Education Helped Us Live Life of Dignity: Women Refugees

For the 66,000 Tamil refugees in the 110 refugee camps spread across the State, learning a skill and getting an education means the difference between a life of dependence and a life of dignity.

CHENNAI: For the 66,000 Tamil refugees in the 110 refugee camps spread across the State, learning a skill and getting an education means the difference between a life of dependence and a life of dignity. Alahamma and Subhashini, along with their co-workers, stand proud testimony to that fact.

When Alahamma arrived in India, orphaned and seeking protection in a strange country, a hundred things could have gone wrong. But, the 16-year-old did the one thing that could protect her from the exploitation underwent by lot of refugees all over the world — she learnt a skill. “I shudder to think what could have happened if I had not been able to do that,” she said.

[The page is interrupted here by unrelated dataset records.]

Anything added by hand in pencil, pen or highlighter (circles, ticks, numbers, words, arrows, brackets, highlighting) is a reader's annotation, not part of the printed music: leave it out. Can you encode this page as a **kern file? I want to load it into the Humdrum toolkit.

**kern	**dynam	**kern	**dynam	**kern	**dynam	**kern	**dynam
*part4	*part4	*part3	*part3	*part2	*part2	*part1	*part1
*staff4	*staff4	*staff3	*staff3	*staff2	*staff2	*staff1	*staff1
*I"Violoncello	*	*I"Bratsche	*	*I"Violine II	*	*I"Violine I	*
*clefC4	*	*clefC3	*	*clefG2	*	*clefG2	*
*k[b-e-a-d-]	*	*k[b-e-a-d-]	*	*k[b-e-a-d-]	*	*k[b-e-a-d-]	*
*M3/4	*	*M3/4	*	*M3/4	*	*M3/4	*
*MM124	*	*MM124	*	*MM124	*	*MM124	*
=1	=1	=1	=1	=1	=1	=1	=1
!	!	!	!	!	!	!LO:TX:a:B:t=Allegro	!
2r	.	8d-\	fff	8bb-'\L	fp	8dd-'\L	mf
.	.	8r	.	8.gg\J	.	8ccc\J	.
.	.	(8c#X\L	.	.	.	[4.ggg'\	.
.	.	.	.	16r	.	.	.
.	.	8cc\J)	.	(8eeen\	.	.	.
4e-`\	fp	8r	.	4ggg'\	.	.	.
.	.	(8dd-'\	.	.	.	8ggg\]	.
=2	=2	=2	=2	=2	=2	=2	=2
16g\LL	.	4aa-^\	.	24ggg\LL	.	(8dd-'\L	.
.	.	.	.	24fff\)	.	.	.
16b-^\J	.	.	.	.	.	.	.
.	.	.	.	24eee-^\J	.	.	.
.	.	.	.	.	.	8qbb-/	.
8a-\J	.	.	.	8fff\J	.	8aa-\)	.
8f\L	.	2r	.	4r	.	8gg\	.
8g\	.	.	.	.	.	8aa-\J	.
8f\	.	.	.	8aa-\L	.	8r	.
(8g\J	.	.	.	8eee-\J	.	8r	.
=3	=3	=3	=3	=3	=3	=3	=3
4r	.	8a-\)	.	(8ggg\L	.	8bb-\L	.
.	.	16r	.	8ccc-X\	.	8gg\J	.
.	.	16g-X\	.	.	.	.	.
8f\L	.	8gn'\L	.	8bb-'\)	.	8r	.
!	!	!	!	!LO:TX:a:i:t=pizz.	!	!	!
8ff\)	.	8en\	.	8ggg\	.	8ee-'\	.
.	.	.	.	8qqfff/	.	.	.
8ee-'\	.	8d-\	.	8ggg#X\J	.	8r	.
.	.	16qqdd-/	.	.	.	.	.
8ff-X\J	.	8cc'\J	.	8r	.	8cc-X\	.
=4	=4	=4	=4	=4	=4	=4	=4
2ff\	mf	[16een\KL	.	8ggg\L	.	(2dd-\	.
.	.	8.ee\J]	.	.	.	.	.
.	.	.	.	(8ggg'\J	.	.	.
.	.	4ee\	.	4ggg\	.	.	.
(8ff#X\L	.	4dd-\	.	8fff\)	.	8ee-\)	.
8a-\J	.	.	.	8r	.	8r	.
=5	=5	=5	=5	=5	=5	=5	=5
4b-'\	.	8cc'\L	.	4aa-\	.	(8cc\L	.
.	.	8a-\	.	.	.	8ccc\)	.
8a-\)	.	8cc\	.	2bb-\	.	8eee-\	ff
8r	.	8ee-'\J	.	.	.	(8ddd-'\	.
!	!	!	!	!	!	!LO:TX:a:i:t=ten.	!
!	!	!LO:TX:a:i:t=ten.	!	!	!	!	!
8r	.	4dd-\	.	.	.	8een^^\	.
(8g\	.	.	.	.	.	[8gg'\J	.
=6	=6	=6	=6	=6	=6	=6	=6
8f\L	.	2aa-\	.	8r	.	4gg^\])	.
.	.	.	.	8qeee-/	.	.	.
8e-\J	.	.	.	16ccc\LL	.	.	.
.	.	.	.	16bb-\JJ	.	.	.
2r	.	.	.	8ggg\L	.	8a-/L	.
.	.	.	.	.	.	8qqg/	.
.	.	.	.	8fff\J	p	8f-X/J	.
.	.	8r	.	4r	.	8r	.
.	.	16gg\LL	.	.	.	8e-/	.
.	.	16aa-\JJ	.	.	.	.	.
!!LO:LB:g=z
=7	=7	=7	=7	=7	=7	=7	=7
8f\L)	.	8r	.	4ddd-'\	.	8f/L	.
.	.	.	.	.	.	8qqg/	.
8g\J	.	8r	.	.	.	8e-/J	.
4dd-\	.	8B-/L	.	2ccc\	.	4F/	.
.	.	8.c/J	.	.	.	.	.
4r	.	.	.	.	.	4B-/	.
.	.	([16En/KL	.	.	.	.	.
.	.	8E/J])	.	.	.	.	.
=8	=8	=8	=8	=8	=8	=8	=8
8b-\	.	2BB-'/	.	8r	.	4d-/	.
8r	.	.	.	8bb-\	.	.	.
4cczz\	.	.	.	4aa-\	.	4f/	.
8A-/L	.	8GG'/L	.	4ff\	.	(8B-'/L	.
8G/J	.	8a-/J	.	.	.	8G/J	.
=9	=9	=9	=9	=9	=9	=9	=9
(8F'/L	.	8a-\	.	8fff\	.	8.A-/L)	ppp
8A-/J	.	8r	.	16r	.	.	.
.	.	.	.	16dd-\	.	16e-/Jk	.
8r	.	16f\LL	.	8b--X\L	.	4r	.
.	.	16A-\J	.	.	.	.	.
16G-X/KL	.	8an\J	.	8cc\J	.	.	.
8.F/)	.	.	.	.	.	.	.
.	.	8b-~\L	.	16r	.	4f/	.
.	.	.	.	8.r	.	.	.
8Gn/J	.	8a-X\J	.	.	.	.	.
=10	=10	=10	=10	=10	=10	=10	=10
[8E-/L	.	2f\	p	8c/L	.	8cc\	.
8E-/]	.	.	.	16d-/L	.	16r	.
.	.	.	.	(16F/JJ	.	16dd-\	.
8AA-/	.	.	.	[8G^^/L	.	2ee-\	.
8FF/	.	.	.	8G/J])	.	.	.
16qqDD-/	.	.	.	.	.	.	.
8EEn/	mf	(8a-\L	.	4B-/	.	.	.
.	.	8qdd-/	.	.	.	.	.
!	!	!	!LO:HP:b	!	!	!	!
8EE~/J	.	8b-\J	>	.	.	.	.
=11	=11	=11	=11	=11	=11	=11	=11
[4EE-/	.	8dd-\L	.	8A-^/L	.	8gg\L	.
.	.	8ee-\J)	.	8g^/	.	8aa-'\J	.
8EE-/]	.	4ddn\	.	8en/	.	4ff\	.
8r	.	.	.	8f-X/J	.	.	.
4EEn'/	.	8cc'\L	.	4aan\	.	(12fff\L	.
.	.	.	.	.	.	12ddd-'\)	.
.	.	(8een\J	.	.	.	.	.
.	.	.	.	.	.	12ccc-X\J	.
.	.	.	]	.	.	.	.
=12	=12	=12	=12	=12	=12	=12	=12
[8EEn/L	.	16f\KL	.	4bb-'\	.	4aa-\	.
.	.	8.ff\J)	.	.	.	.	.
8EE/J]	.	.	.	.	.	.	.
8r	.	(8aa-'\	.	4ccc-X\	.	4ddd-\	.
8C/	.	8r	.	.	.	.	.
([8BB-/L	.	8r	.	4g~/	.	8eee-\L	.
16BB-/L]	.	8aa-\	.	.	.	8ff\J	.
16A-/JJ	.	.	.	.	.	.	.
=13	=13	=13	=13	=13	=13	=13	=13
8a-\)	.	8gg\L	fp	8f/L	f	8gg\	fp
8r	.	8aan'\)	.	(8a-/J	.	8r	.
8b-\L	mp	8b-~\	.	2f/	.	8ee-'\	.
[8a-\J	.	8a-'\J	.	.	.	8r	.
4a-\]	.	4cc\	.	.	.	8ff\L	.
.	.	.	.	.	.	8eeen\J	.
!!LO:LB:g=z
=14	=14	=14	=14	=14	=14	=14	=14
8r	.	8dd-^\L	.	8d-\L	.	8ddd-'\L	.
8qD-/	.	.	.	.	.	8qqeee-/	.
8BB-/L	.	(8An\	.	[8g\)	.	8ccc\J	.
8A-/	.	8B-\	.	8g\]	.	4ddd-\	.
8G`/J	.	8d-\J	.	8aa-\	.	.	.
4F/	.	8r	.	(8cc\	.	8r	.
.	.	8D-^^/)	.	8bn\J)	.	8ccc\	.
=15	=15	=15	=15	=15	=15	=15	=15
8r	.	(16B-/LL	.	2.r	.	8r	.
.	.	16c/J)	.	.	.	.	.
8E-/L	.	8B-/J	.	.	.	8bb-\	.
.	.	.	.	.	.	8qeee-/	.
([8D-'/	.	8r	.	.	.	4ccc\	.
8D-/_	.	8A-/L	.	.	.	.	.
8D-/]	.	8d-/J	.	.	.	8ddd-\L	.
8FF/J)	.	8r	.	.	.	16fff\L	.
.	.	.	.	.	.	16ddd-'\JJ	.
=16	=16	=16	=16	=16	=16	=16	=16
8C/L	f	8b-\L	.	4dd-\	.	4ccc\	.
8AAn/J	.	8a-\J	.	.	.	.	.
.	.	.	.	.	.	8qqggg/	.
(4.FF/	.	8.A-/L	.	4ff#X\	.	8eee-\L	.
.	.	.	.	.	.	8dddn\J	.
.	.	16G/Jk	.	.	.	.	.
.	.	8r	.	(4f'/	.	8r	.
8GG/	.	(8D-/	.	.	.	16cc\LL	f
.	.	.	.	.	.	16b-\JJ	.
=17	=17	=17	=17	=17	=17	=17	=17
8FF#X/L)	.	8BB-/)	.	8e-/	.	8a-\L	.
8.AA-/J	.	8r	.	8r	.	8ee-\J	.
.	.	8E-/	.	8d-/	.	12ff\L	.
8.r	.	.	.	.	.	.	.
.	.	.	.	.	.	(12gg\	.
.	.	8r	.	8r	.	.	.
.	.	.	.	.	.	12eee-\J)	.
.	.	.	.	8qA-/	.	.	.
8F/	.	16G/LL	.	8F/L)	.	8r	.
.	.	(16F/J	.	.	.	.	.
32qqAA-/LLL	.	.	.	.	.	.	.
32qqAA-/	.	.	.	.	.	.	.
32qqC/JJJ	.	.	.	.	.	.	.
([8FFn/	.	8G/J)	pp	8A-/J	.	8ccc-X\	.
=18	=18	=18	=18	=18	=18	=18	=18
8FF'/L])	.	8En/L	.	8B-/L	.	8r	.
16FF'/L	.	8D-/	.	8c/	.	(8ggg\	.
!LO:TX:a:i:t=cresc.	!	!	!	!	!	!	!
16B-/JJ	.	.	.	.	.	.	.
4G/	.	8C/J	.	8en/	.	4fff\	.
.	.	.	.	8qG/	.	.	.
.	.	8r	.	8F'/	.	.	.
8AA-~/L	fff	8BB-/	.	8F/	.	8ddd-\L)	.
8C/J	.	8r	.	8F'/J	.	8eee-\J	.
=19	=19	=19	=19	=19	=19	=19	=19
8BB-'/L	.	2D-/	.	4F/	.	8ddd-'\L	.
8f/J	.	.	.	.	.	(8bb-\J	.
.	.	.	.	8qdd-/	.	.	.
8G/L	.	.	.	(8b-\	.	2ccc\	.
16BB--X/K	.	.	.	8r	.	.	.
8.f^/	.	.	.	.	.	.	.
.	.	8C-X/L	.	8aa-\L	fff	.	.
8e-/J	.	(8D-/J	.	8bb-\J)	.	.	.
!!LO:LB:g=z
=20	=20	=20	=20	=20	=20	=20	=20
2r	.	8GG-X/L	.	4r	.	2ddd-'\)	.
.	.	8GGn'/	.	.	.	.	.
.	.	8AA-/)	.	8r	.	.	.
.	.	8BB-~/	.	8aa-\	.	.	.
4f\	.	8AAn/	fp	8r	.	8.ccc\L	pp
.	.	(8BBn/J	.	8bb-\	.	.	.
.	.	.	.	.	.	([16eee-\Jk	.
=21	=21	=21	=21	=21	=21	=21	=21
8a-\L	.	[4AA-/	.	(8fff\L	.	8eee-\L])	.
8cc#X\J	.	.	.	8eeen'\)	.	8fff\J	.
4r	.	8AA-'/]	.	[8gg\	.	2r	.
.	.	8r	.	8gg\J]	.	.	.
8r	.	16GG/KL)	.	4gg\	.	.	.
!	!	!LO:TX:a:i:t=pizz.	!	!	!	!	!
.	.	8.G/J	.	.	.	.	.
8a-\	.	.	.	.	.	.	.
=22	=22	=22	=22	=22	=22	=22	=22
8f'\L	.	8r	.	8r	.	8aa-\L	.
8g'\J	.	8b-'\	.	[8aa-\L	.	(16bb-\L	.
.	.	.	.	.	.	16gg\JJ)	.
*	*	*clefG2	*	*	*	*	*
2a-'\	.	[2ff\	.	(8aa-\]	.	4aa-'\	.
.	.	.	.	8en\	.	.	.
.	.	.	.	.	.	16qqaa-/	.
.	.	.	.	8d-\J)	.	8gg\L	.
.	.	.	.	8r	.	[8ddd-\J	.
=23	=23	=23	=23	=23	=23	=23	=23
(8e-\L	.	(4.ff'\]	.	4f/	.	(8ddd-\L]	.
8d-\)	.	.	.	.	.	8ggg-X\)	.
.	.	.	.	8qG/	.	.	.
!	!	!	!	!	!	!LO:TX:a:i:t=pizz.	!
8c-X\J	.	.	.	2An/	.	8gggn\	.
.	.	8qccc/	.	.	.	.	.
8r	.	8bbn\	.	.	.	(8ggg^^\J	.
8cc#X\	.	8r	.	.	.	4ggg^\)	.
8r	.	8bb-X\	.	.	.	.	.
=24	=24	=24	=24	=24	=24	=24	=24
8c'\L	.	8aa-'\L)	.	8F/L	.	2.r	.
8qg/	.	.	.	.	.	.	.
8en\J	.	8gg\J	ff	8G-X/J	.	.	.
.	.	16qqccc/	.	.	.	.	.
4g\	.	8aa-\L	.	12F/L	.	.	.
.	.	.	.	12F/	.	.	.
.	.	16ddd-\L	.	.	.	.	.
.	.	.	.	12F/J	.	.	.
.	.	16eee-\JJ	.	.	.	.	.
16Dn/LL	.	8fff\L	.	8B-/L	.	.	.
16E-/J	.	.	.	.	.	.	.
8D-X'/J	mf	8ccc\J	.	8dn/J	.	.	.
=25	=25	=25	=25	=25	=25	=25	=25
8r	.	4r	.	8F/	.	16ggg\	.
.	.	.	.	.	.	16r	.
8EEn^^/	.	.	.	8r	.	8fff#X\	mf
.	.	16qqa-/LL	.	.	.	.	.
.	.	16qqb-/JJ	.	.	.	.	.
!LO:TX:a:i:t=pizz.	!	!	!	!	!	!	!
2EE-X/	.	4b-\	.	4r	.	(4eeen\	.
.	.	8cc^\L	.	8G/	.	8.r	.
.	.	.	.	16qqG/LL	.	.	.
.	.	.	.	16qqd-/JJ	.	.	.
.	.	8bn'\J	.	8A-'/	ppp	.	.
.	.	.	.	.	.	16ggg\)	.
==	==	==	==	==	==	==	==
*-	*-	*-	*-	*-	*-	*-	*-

Alahamma heard of the vocational training that was being imparted to refugees by the Organisation for Eelam Refugees Rehabilitation (OfERR) and went for it. Now, 24 years after she landed on Indian shores, she teaches the same skill to fellow refugee women. “Learning a skill makes a lot difference in the life of a refugee. We need to be able to stand on our own and if we keep taking government handouts, even the hardest workers become wasted individuals,” she pointed out.

Sunbhashini meanwhile, is another example, but with one difference. She is one of the 23,000 children born to refugees in India. “I studied with the help of the government and learnt tailoring from this programme. I am literate and I can hold my own, even though life is hard. But, it would have been worse without this,” she stated.

OfERR has put nearly 6,000 women refugees through a basic tailoring course. While these women have skills enough to make it on their own, the organization offers another advanced course.